LONDON (Alliance News) - Enteq Upstream PLC Tuesday said that losses widened in its last financial year as the non-cash impairment charge for goodwill and intangible assets it had warned about amounted to USD39.5 million.

Enteq, which supplies drilling equipment and parts to the oil and gas market, made a USD47.1 million pretax loss in the year ended March 31, compared with the USD11.5 million pretax loss booked in the prior financial year.

"During the second half, the oil price collapse and subsequent severe rig count reduction in North America drove material cost savings and re-focusing in order to preserve cash and underlying operating profitability. Overall the trading was in line with expectations," Chief Executive Martin Perry said in a statement.

Perry said that Enteq's cash balance, which fell to USD14.1 million from USD18.8 million over the last financial year, was strong, which along with tight management of costs and competitive technology leaves the company "well positioned" to benefit from any market recovery.

Finance Director David Steel offered more detail around the company's reason for taking the impairment charge. He said that management reviews the carrying value of goodwill and other intangible assets at the end of each financial year.

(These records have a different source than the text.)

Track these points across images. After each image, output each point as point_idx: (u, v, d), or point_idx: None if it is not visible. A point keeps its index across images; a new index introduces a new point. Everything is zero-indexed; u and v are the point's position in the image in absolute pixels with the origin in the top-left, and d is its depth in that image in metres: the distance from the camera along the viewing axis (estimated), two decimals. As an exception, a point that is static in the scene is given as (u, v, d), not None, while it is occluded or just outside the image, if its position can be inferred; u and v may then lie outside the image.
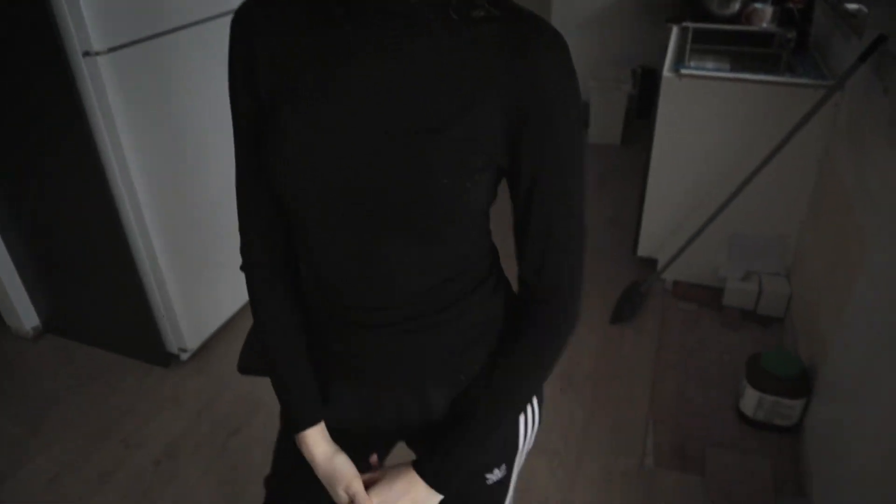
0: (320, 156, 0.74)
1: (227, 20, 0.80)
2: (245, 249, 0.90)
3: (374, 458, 0.96)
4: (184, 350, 2.33)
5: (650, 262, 2.77)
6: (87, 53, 1.75)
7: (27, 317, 2.49)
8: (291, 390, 0.93)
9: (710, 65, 2.55)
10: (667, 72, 2.39)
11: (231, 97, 0.82)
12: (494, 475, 1.00)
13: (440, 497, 0.89)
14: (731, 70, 2.46)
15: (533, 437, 1.06)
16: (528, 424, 1.03)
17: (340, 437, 0.95)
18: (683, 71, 2.34)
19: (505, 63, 0.72)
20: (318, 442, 0.92)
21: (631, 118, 4.20)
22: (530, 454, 2.01)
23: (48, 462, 2.01)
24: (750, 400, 2.02)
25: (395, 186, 0.73)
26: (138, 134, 1.92)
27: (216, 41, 2.12)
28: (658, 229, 2.66)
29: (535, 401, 1.03)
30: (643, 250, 2.74)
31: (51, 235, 2.23)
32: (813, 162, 2.31)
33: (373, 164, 0.73)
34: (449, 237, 0.81)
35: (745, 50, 2.70)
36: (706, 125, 2.39)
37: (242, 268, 0.92)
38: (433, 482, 0.88)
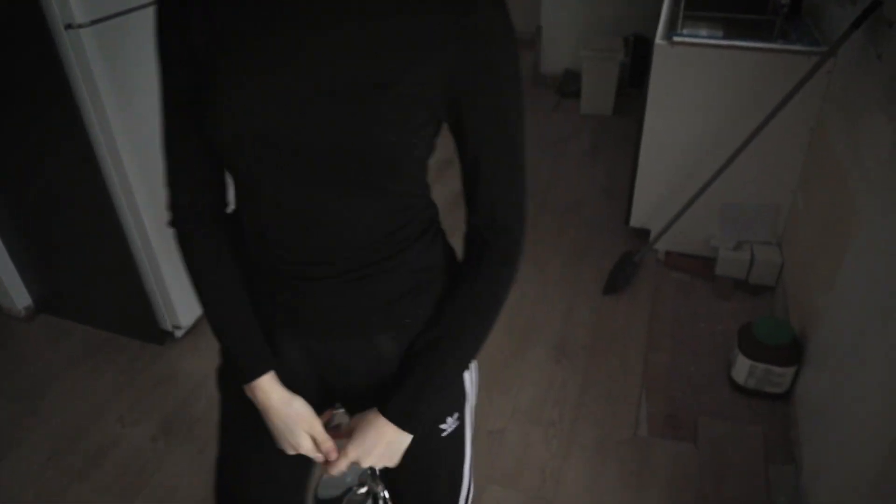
0: (263, 110, 0.74)
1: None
2: (174, 205, 0.89)
3: (327, 414, 0.97)
4: (178, 327, 2.33)
5: (643, 233, 2.77)
6: (69, 26, 1.72)
7: (19, 297, 2.47)
8: (239, 340, 0.92)
9: (703, 32, 2.53)
10: (659, 40, 2.36)
11: (160, 49, 0.80)
12: (448, 425, 1.02)
13: (410, 437, 0.92)
14: (725, 37, 2.44)
15: (476, 389, 1.07)
16: (472, 372, 1.04)
17: None
18: (676, 39, 2.32)
19: (449, 20, 0.73)
20: (273, 387, 0.92)
21: (623, 88, 4.17)
22: (525, 424, 2.04)
23: (45, 441, 2.02)
24: (742, 368, 2.03)
25: (340, 141, 0.74)
26: (123, 106, 1.89)
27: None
28: (650, 200, 2.66)
29: None
30: (636, 221, 2.74)
31: (40, 214, 2.21)
32: (805, 130, 2.30)
33: (318, 118, 0.74)
34: (392, 190, 0.83)
35: (739, 17, 2.67)
36: (699, 93, 2.38)
37: (171, 223, 0.90)
38: (403, 423, 0.90)
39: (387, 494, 1.77)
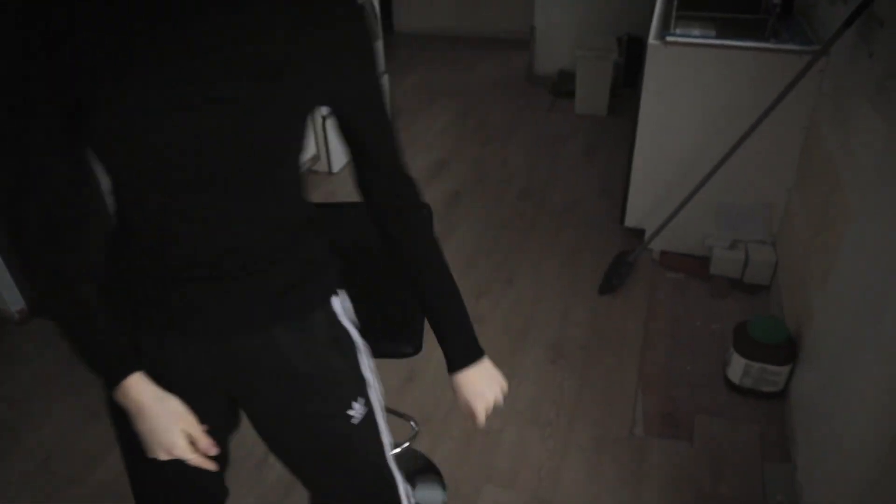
0: (152, 122, 0.74)
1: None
2: (19, 217, 0.84)
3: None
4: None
5: (638, 233, 2.77)
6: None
7: (13, 299, 2.46)
8: (103, 342, 0.89)
9: (696, 32, 2.53)
10: (653, 39, 2.37)
11: (8, 63, 0.73)
12: (356, 410, 1.05)
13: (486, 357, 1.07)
14: (717, 37, 2.44)
15: (375, 376, 1.11)
16: (366, 357, 1.09)
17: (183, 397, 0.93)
18: (669, 38, 2.32)
19: (321, 13, 0.78)
20: (145, 385, 0.89)
21: (617, 87, 4.17)
22: (522, 424, 2.04)
23: (39, 444, 2.01)
24: (737, 367, 2.04)
25: (235, 139, 0.76)
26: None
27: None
28: (645, 199, 2.67)
29: (358, 336, 1.07)
30: (630, 220, 2.75)
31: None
32: (799, 129, 2.31)
33: (213, 120, 0.75)
34: (280, 181, 0.87)
35: (731, 16, 2.68)
36: (692, 93, 2.38)
37: (16, 235, 0.86)
38: (477, 351, 1.09)
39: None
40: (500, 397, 1.10)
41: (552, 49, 4.51)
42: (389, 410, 1.92)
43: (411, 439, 1.75)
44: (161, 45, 0.73)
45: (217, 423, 0.99)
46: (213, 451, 0.94)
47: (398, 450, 1.65)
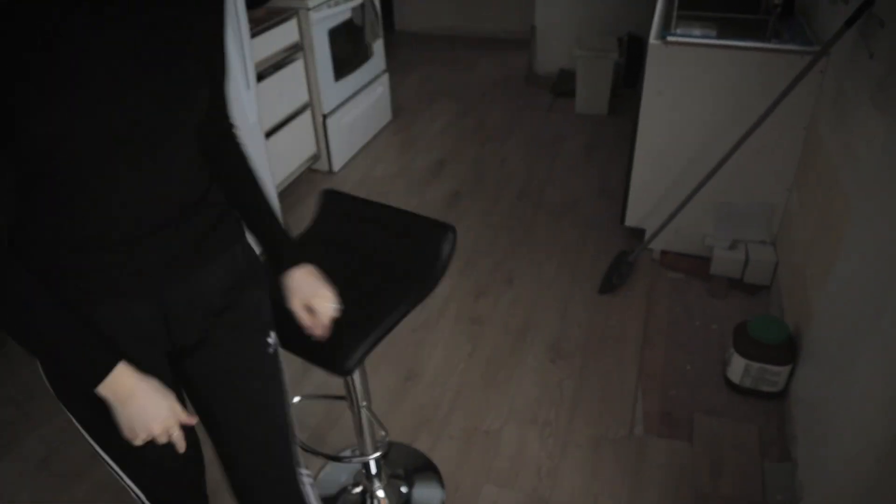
0: (91, 99, 0.82)
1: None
2: None
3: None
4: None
5: (638, 232, 2.77)
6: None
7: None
8: (81, 343, 0.91)
9: (696, 31, 2.53)
10: (653, 39, 2.37)
11: None
12: (272, 340, 1.16)
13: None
14: (718, 36, 2.44)
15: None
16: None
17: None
18: (670, 38, 2.32)
19: None
20: (130, 370, 0.93)
21: (618, 87, 4.17)
22: (521, 423, 2.03)
23: (38, 444, 2.01)
24: (737, 367, 2.04)
25: (163, 104, 0.88)
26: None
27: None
28: (645, 199, 2.67)
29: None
30: (631, 220, 2.75)
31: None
32: (799, 129, 2.31)
33: (142, 92, 0.85)
34: (195, 139, 0.99)
35: (732, 16, 2.68)
36: (693, 93, 2.38)
37: None
38: (297, 255, 1.16)
39: (381, 494, 1.78)
40: (333, 305, 1.17)
41: (552, 49, 4.51)
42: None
43: (385, 450, 1.73)
44: (85, 31, 0.81)
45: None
46: (193, 420, 1.01)
47: (376, 454, 1.66)
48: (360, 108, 3.65)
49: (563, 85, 4.35)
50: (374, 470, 1.74)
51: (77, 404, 1.04)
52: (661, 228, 2.53)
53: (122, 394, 0.92)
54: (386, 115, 4.03)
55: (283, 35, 2.93)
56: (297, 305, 1.15)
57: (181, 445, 0.98)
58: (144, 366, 0.95)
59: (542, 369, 2.22)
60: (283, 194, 3.12)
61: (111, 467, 1.12)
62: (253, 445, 1.18)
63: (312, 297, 1.15)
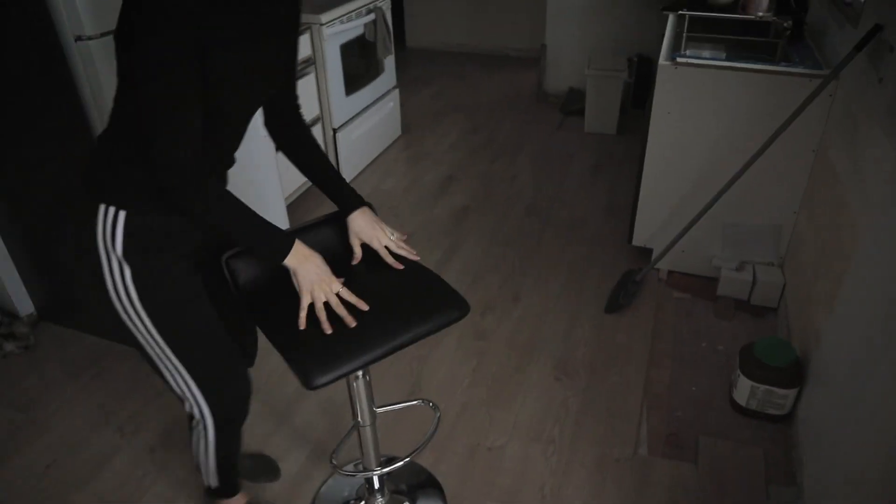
0: (254, 78, 1.18)
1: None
2: (190, 163, 1.10)
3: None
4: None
5: (645, 252, 2.77)
6: (79, 38, 1.74)
7: (22, 304, 2.48)
8: (266, 228, 1.23)
9: (706, 53, 2.54)
10: (663, 60, 2.38)
11: (175, 59, 1.02)
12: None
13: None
14: (728, 59, 2.45)
15: None
16: None
17: None
18: (679, 59, 2.34)
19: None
20: (303, 245, 1.27)
21: (627, 107, 4.19)
22: (525, 441, 2.03)
23: (45, 449, 2.01)
24: (743, 389, 2.03)
25: (288, 67, 1.32)
26: (132, 121, 1.91)
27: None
28: (653, 219, 2.67)
29: None
30: (638, 240, 2.75)
31: (45, 221, 2.22)
32: (808, 152, 2.31)
33: (283, 53, 1.27)
34: None
35: (742, 38, 2.69)
36: (702, 114, 2.39)
37: (190, 179, 1.12)
38: (360, 200, 1.45)
39: (385, 509, 1.76)
40: (387, 235, 1.43)
41: (562, 67, 4.54)
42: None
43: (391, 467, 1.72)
44: (257, 30, 1.15)
45: None
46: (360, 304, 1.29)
47: (392, 468, 1.65)
48: (370, 122, 3.68)
49: (573, 104, 4.37)
50: (377, 485, 1.74)
51: (160, 310, 1.26)
52: (669, 248, 2.53)
53: (300, 258, 1.24)
54: (396, 131, 4.05)
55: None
56: (354, 242, 1.42)
57: (344, 314, 1.25)
58: None
59: (547, 387, 2.22)
60: (292, 207, 3.13)
61: (172, 368, 1.35)
62: None
63: (371, 234, 1.41)
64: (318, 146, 1.45)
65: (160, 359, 1.33)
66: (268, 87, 1.27)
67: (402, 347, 1.27)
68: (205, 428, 1.45)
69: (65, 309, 2.47)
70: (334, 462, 1.55)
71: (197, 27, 1.02)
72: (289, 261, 1.24)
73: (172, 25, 1.00)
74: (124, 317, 1.27)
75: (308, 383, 1.18)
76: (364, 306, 1.27)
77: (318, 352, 1.21)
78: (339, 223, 1.48)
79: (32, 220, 2.24)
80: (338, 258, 1.40)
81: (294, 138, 1.44)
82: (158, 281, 1.24)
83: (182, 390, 1.38)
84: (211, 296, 1.35)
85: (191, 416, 1.46)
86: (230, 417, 1.47)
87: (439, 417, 1.76)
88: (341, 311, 1.25)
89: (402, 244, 1.43)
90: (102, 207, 1.18)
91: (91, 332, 2.45)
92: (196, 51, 1.03)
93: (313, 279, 1.25)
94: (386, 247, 1.41)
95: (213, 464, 1.56)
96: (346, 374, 1.22)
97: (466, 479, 1.90)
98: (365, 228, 1.41)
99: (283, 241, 1.24)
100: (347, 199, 1.43)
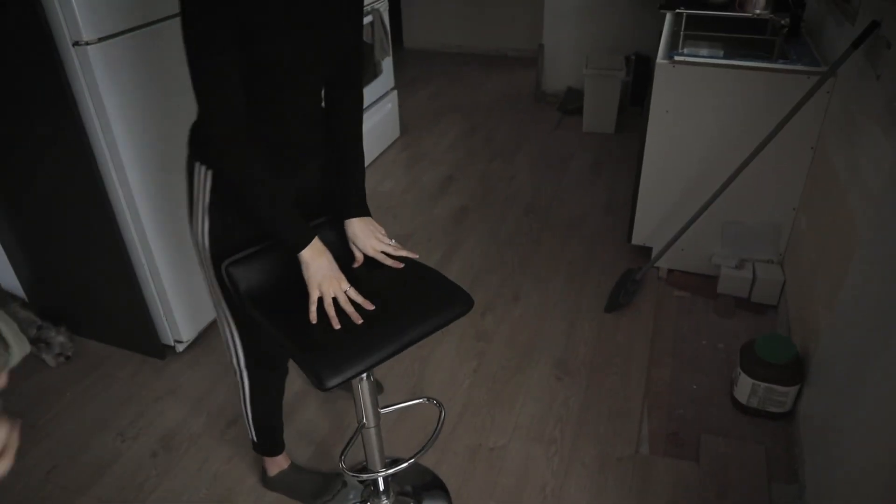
0: (301, 47, 1.23)
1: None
2: (230, 136, 1.21)
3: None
4: (179, 341, 2.33)
5: (645, 251, 2.77)
6: (76, 43, 1.74)
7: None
8: (292, 219, 1.31)
9: (703, 51, 2.55)
10: (660, 59, 2.38)
11: (217, 25, 1.11)
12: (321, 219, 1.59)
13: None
14: (725, 56, 2.46)
15: None
16: None
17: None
18: (677, 58, 2.34)
19: None
20: (320, 243, 1.33)
21: (625, 106, 4.19)
22: (527, 441, 2.03)
23: (45, 454, 2.01)
24: (744, 387, 2.03)
25: (334, 56, 1.34)
26: (129, 123, 1.91)
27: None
28: (652, 218, 2.67)
29: None
30: (637, 238, 2.75)
31: (44, 227, 2.22)
32: (806, 149, 2.32)
33: (323, 42, 1.28)
34: (320, 92, 1.43)
35: (739, 36, 2.70)
36: (700, 112, 2.39)
37: (227, 150, 1.22)
38: (365, 210, 1.50)
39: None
40: (384, 242, 1.48)
41: (560, 67, 4.54)
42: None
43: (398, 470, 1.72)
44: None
45: None
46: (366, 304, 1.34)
47: (404, 465, 1.65)
48: (368, 124, 3.67)
49: (571, 103, 4.37)
50: (381, 487, 1.74)
51: (222, 260, 1.38)
52: (668, 247, 2.53)
53: (315, 253, 1.31)
54: (394, 132, 4.06)
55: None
56: (354, 247, 1.48)
57: (351, 311, 1.29)
58: None
59: (548, 387, 2.22)
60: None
61: (229, 327, 1.51)
62: None
63: (365, 242, 1.46)
64: (358, 140, 1.51)
65: (215, 303, 1.50)
66: (311, 74, 1.32)
67: (411, 345, 1.29)
68: (241, 379, 1.62)
69: (64, 314, 2.47)
70: (343, 465, 1.55)
71: (235, 5, 1.11)
72: (305, 253, 1.30)
73: (213, 5, 1.10)
74: (197, 259, 1.45)
75: (321, 385, 1.19)
76: (370, 306, 1.31)
77: (328, 353, 1.22)
78: (341, 226, 1.50)
79: (31, 225, 2.24)
80: (340, 260, 1.41)
81: (342, 121, 1.48)
82: (228, 235, 1.39)
83: (226, 336, 1.55)
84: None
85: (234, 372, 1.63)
86: (263, 366, 1.61)
87: (444, 415, 1.76)
88: (349, 308, 1.30)
89: (401, 248, 1.48)
90: (197, 165, 1.35)
91: (90, 336, 2.45)
92: (235, 30, 1.12)
93: (324, 274, 1.30)
94: (383, 252, 1.46)
95: (251, 416, 1.71)
96: (357, 374, 1.23)
97: (468, 479, 1.90)
98: (359, 235, 1.46)
99: (304, 234, 1.32)
100: (352, 205, 1.49)
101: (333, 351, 1.23)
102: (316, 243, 1.32)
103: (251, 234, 1.40)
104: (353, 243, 1.47)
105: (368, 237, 1.46)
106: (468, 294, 1.39)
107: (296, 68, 1.26)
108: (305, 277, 1.31)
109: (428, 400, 1.80)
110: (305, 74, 1.30)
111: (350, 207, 1.49)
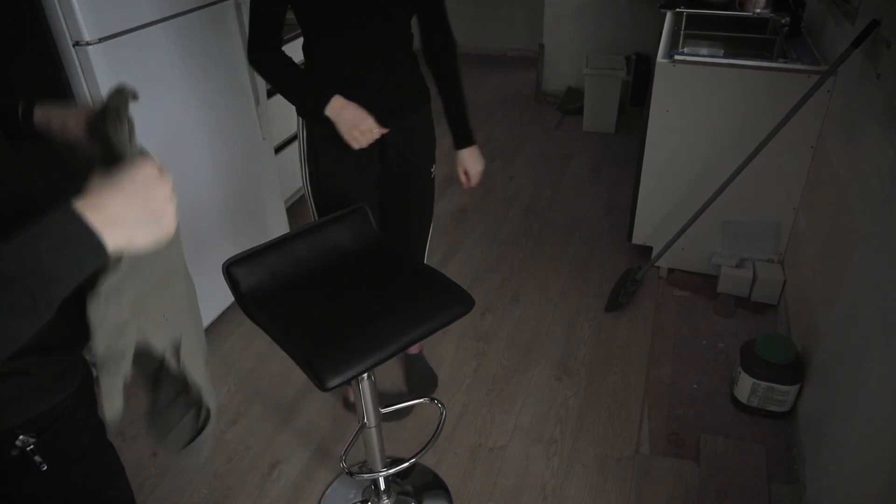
0: None
1: (213, 11, 0.79)
2: (259, 55, 1.57)
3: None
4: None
5: (645, 250, 2.77)
6: (77, 43, 1.74)
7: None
8: (314, 87, 1.57)
9: (703, 51, 2.55)
10: (661, 58, 2.38)
11: None
12: (433, 170, 1.89)
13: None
14: (725, 56, 2.46)
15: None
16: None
17: None
18: (677, 57, 2.34)
19: None
20: (342, 99, 1.53)
21: (625, 106, 4.19)
22: (527, 441, 2.03)
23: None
24: (744, 386, 2.03)
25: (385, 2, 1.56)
26: (130, 125, 1.91)
27: (205, 30, 2.10)
28: (652, 217, 2.67)
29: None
30: (638, 238, 2.75)
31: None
32: (806, 148, 2.31)
33: None
34: (402, 32, 1.68)
35: (739, 35, 2.69)
36: (700, 111, 2.39)
37: (258, 62, 1.58)
38: (470, 141, 1.82)
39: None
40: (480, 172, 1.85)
41: (560, 67, 4.54)
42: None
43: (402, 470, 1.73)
44: None
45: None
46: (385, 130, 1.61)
47: (405, 465, 1.65)
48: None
49: (571, 103, 4.37)
50: (383, 486, 1.74)
51: (314, 183, 1.76)
52: (668, 246, 2.53)
53: (337, 109, 1.53)
54: (394, 132, 4.05)
55: (292, 52, 2.96)
56: (460, 170, 1.84)
57: (377, 131, 1.57)
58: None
59: (548, 387, 2.22)
60: (291, 209, 3.13)
61: (308, 193, 1.80)
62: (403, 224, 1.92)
63: (472, 166, 1.83)
64: (459, 82, 1.78)
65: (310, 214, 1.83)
66: (360, 9, 1.51)
67: (411, 345, 1.29)
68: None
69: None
70: (344, 464, 1.55)
71: None
72: (328, 111, 1.52)
73: None
74: (302, 184, 1.80)
75: (322, 385, 1.19)
76: (383, 130, 1.59)
77: (328, 354, 1.22)
78: (347, 221, 1.51)
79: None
80: (349, 256, 1.41)
81: (442, 67, 1.78)
82: (324, 182, 1.74)
83: None
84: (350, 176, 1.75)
85: None
86: None
87: (444, 416, 1.76)
88: (375, 133, 1.56)
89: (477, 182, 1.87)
90: (298, 119, 1.70)
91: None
92: None
93: (351, 123, 1.53)
94: (469, 174, 1.84)
95: None
96: (358, 374, 1.23)
97: (468, 479, 1.90)
98: (471, 162, 1.83)
99: (323, 96, 1.53)
100: (461, 136, 1.80)
101: (334, 351, 1.23)
102: (336, 101, 1.52)
103: (344, 179, 1.71)
104: (462, 166, 1.83)
105: (474, 163, 1.83)
106: (469, 295, 1.38)
107: (341, 5, 1.48)
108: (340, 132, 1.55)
109: (429, 400, 1.80)
110: (354, 12, 1.50)
111: (460, 135, 1.81)
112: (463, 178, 1.84)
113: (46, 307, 0.63)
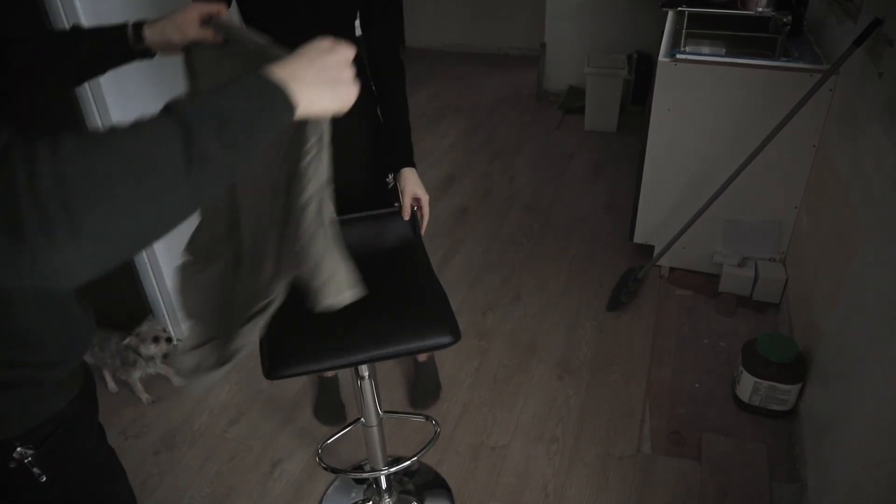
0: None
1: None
2: None
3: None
4: (181, 339, 2.33)
5: (646, 249, 2.77)
6: (78, 43, 1.74)
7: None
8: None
9: (705, 50, 2.54)
10: (662, 57, 2.38)
11: None
12: (389, 179, 1.76)
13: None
14: (727, 55, 2.45)
15: None
16: None
17: None
18: (679, 56, 2.33)
19: None
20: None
21: (626, 105, 4.19)
22: (528, 440, 2.03)
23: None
24: (746, 385, 2.03)
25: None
26: (128, 117, 1.92)
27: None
28: (654, 216, 2.67)
29: None
30: (639, 237, 2.74)
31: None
32: (808, 147, 2.31)
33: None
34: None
35: (741, 34, 2.69)
36: (702, 110, 2.39)
37: None
38: (409, 162, 1.64)
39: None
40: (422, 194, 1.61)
41: (562, 66, 4.54)
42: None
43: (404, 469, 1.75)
44: None
45: None
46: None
47: (409, 462, 1.66)
48: (369, 123, 3.67)
49: (572, 102, 4.37)
50: (384, 485, 1.74)
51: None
52: (670, 245, 2.53)
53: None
54: (395, 131, 4.05)
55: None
56: (406, 198, 1.62)
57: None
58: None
59: (549, 386, 2.21)
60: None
61: None
62: None
63: (412, 191, 1.61)
64: (403, 105, 1.71)
65: None
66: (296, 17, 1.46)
67: (381, 360, 1.28)
68: None
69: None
70: (319, 457, 1.66)
71: None
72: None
73: None
74: None
75: (266, 374, 1.23)
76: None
77: (287, 346, 1.23)
78: (383, 219, 1.59)
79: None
80: (366, 252, 1.44)
81: (387, 88, 1.70)
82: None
83: None
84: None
85: None
86: None
87: (438, 433, 1.82)
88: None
89: (426, 212, 1.64)
90: None
91: (93, 335, 2.45)
92: None
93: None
94: (419, 202, 1.61)
95: None
96: (307, 373, 1.27)
97: (469, 478, 1.90)
98: (411, 186, 1.63)
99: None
100: (403, 157, 1.67)
101: (294, 346, 1.23)
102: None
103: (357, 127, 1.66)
104: (403, 189, 1.62)
105: (417, 185, 1.63)
106: (458, 329, 1.31)
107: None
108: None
109: (426, 419, 1.89)
110: (287, 13, 1.44)
111: (397, 157, 1.67)
112: (406, 202, 1.60)
113: (247, 152, 0.67)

"This process involves 'impairment testing' in which the carrying value of all intangible assets is compared to the net present value of the expected future cashflows which derive from these assets. The board has concluded that these tests demonstrate that due to the impact the oil price reduction has had on our customer base, combined with the uncertainty over how long this level of oil price is likely to last, the carrying value of both the intangible assets and goodwill need to be fully impaired," Steel said.

The company has been cutting costs to protect its future profitability and cash position until there is more stability in its key drilling market, with its workforce falling to 56 at the end of March from 94 a year earlier.

The slump in oil prices since the middle of 2014 has had far-reaching implications across the oil and gas industry, driving mergers at the very top, namely Royal Dutch Shell PLC's deal to buy BG Group PLC for GBP47.0 billion. The strain on Enteq's own customers' cash flows meant that Enteq's results included a bad debt provision of USD835,000.

Enteq shares were down 7.9% at 17.50 pence on Tuesday morning.